Protestant Churches approved cremation gradually after the First World War and the Spanish flu. During the time between the world wars, the development of modern crematoriums also helped to differentiate Christian cremations from Pagan rites of burning the body on a pyre. The first crematorium in Stockholm, Sweden, was built in 1874. In Finland, the Helsinki Lutheran Parish Union built its first modern crematorium in 1926 which is still in use. The first purpose-built crematorium in England was Woking Crematorium, which was built in 1878 and is still in use.

In Scandinavia, approximately 30 to 70 percent (in large cities up to 90 percent) of the dead were cremated around the mid-1980s. However, in later years the high frequency has peaked and fallen; one explanation is the immigration from Muslim, Pentecostal, Catholic and Orthodox nations.

In Scandinavian Lutheran doctrine, the ashes are to be dealt with the same dignity as any earthly remains. They are either to be interred in an urn in a cemetery or sprinkled on consecrated ground, "dust returning to dust," and not stored at home or disposed of in an undignified way. Several littoral parishes do also have consecrated sea areas where the ashes may be sprinkled. Also unmarked "groves of remembrance" (tens of thousands of people buried within an area of 10–50 common graves with a common memorial) have become a common way of burial. Often the undertakers recommend cremation to the mourners. Cremation has also seen the re-appearance of the traditional Scandinavian family graves, where one single grave plot may now contain dozens of urns of the members of the family in several generations. Many Scandinavians prefer their ashes to be interred alongside their family members and loved ones.

The doctrine of the Church of England is similar. According to canon law: "The ashes of a cremated body should be reverently disposed of by a minister in a churchyard or other burial ground in ... or on an area of land designated by the bishop for the purpose ... or at sea. The ordinary position therefore is that ashes are to be buried. They may only be scattered if the bishop has designated land for the purpose of the disposal of cremated remains on that land."

In the Finnish language, Christian cremation is called tuhkaus (incineration), while polttohautaus (burial by burning) refers to Pagan ritual on pyre.

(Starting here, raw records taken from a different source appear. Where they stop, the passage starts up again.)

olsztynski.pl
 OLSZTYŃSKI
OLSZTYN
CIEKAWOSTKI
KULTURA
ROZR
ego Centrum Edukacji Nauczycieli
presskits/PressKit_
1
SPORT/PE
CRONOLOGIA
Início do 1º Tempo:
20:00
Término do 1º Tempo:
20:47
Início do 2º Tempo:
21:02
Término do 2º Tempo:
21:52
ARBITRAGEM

In the American Episcopal Church, cremation has become accepted so much so that many parishes have built columbaria into their churches, chapels and gardens.

While Pentecostal Christians do not forbid cremation, traditional burial is preferred since cremation is perceived as a pagan practice. The Assemblies of God, Church of God by Faith, and Oneness Pentecostals take the view that believers will not lose their salvation if they are cremated.

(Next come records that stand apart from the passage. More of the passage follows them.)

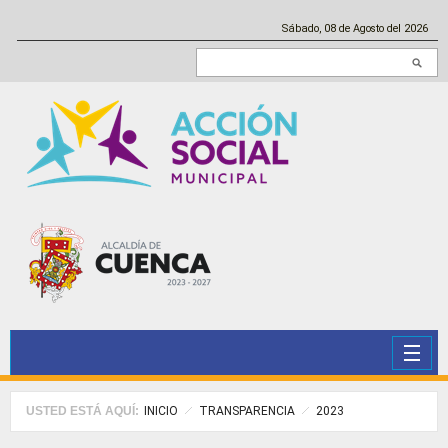
Pasar al contenido principal
Sábado, 08 de Agosto del 2026
Buscar en este sitio
USTED ESTÁ AQUÍ:
INICIO
TRANSPARENCIA
2023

==The Church of Jesus Christ of Latter-day Saints==

Leaders of the Church of Jesus Christ of Latter-day Saints (LDS Church) have said that cremation is "not encouraged"; however the church provides instructions for properly dressing the deceased prior to cremation. In the past, Apostle Bruce R. McConkie wrote that "only under the most extraordinary and unusual circumstances" would cremation be consistent with LDS teachings.

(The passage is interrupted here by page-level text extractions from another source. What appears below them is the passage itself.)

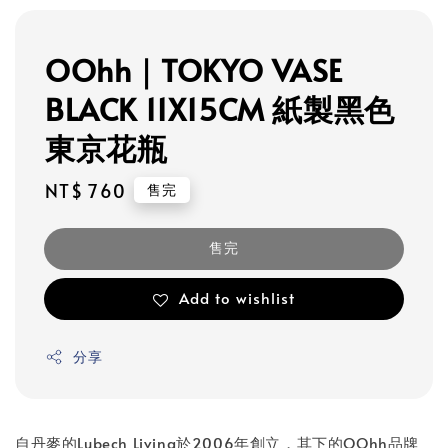
OOhh｜TOKYO VASE
BLACK 11X15CM 紙製黑色
東京花瓶
Regular
NT$ 760
售完
price
售完
Add to wishlist
分享
自丹麥的Lubech Living於2006年創立，其下的OOhh品牌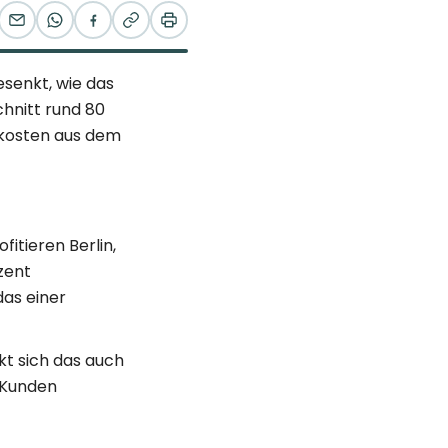
senkt, wie das
hnitt rund 80
zkosten aus dem
fitieren Berlin,
zent
as einer
kt sich das auch
 Kunden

The LDS position on cremation was clarified in a 1991 issue of the LDS Church's Ensign Magazine, "Where there is no overriding reason to cremate, burial is still the preferred method of handling our dead. In the end, however, we should remember that the resurrection will take place by the power of God, who created the heavens and the earth. Ultimately, whether a person's body was buried at sea, destroyed in combat or an accident, intentionally cremated or buried in a grave, the person will be resurrected."